Task description: Set down, character for character, the entries starting at the line that contains "How many lines are shown in the chart?" and ending at the line that contains "Record ID (sorted".

Supplied records:
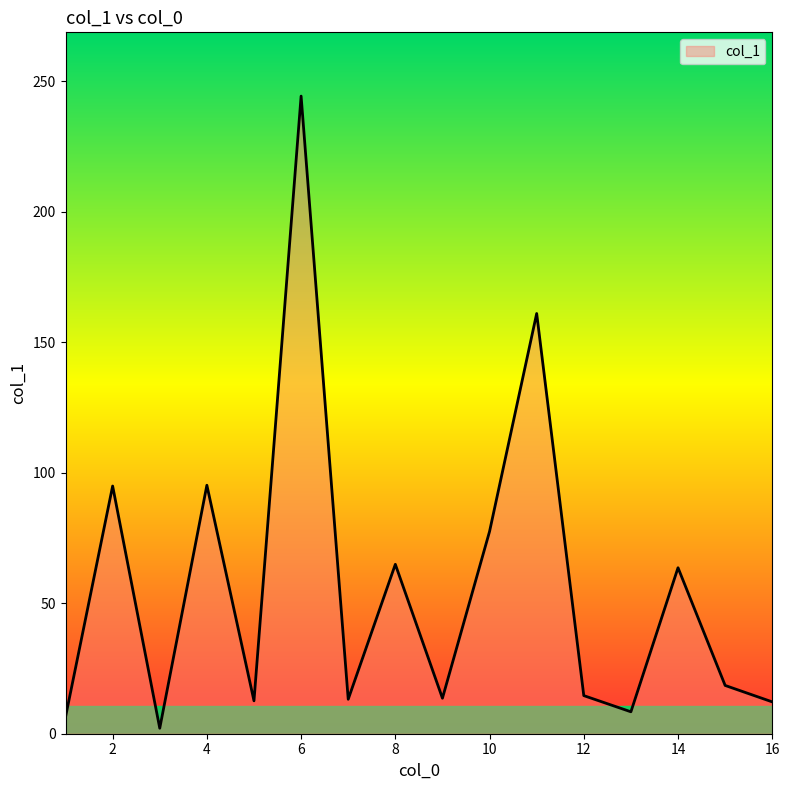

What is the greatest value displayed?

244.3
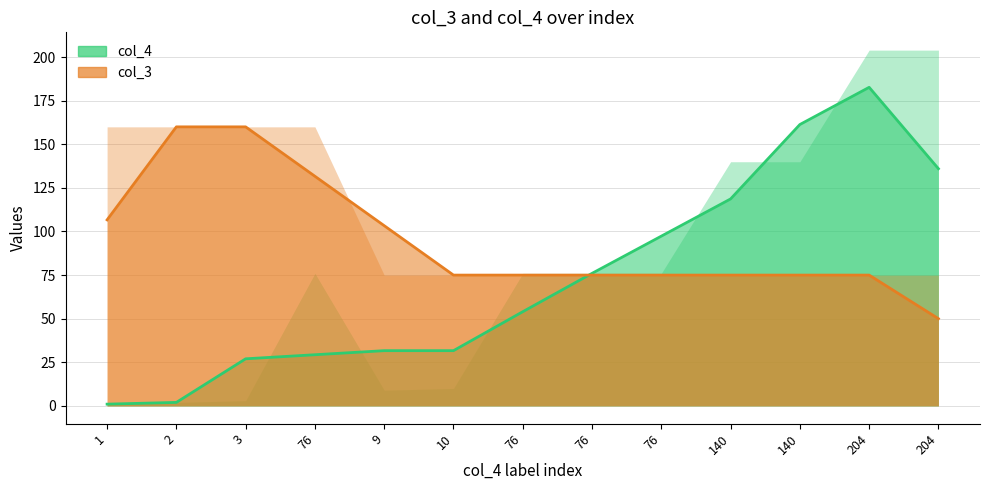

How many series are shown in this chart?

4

--

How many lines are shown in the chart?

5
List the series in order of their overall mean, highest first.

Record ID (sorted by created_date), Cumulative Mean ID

Response area:
How many lines are shown in the chart?

5
List the series in order of their overall mean, highest first.

Record ID (sorted by created_date), Cumulative Mean ID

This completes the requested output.